» **Texte étudié**:
+ + + +

De tous les animaux domestiques, le chat est de loin le plus indépendant. Le plus craquant aussi. Daisuke Igarashi, mangaka japonais, le confirme dans ce petit album intitulé Le petit monde de Kabocha.
Alors qu’il vivait en ville, le dessinateur entend des miaulements. Un tout petit chaton sur le parking. Il se dit trois fois qu’il est hors de question de l’adopter. Et deux pages plus tard, il lui donne le biberon…
C’est une femelle, elle deviendra Kabocha et ses aventures sont racontées avec finesse et poésie par son maître. Le grand changement pour le duo aura été le déménagement à la campagne. Kabocha, qui a toujours vécu en appartement, sans rencontrer d’autres animaux, se retrouve dans un vaste monde, avec jardins, champs, toits et quantité de voisins.
Des chats agressifs, mais aussi des bestioles faciles à chasser. Papillons, libellules, souris… Kabocha aime ramener des offrandes à son maître. Et quand elle se retrouve bloquée sur le toit, ses longs cris de détresse angoissent Daisuke qui, toujours, cède et va la récupérer, même si elle peut parfaitement descendre seule.
Une BD rafraichissante, avec alternance de planches en couleurs (superbes aquarelles) et dessins à la plume d’une grande précision.
« Le petit monde de Kabocha », Le Renard doré – École des loisirs, 128 pages, 11,90 €
Il y a trente ans, Patrick Loste, peintre reconnu du Pays Catalan, a gribouillé quelques dessins de bestioles diverses et amusantes dotées de la parole. Une œuvre de jeunesse, acide et mordante, où il dénonçait avec une belle ironie le prêt-à-penser, le conformisme et l’hypocrisie.

+ + + +

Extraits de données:

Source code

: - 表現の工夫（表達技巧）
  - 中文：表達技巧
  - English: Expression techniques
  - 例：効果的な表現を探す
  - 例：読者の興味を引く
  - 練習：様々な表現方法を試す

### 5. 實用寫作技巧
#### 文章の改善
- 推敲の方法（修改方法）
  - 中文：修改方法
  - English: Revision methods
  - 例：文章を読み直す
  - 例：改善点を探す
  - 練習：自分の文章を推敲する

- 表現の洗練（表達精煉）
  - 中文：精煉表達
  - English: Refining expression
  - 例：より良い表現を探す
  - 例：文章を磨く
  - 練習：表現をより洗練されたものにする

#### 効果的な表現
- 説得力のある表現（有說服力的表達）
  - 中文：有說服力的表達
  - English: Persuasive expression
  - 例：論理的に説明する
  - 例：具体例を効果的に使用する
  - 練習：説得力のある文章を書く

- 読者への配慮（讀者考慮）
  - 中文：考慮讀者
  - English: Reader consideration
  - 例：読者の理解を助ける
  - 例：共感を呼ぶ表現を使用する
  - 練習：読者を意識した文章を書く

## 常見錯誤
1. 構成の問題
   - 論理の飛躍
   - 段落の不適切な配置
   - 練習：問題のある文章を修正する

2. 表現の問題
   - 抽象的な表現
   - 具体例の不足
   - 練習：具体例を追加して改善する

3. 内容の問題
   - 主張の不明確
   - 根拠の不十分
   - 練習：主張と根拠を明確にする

+ + + +

» **Exercice 1**:
D'après le texte étudié, à quel endroit le dessinateur trouve-t-il le chaton qui deviendra Kabocha ?
» **Exercice 2**:
Modifie le listing fourni en remplaçant chaque occurrence de « English » par « Anglais », sans rien changer d'autre.

» **Corrigé 1**:
Sur un parking.

» **Corrigé 2**:
Source code

: - 表現の工夫（表達技巧）
  - 中文：表達技巧
  - Anglais: Expression techniques
  - 例：効果的な表現を探す
  - 例：読者の興味を引く
  - 練習：様々な表現方法を試す

### 5. 實用寫作技巧
#### 文章の改善
- 推敲の方法（修改方法）
  - 中文：修改方法
  - Anglais: Revision methods
  - 例：文章を読み直す
  - 例：改善点を探す
  - 練習：自分の文章を推敲する

- 表現の洗練（表達精煉）
  - 中文：精煉表達
  - Anglais: Refining expression
  - 例：より良い表現を探す
  - 例：文章を磨く
  - 練習：表現をより洗練されたものにする

#### 効果的な表現
- 説得力のある表現（有說服力的表達）
  - 中文：有說服力的表達
  - Anglais: Persuasive expression
  - 例：論理的に説明する
  - 例：具体例を効果的に使用する
  - 練習：説得力のある文章を書く

- 読者への配慮（讀者考慮）
  - 中文：考慮讀者
  - Anglais: Reader consideration
  - 例：読者の理解を助ける
  - 例：共感を呼ぶ表現を使用する
  - 練習：読者を意識した文章を書く

## 常見錯誤
1. 構成の問題
   - 論理の飛躍
   - 段落の不適切な配置
   - 練習：問題のある文章を修正する

2. 表現の問題
   - 抽象的な表現
   - 具体例の不足
   - 練習：具体例を追加して改善する

3. 内容の問題
   - 主張の不明確
   - 根拠の不十分
   - 練習：主張と根拠を明確にする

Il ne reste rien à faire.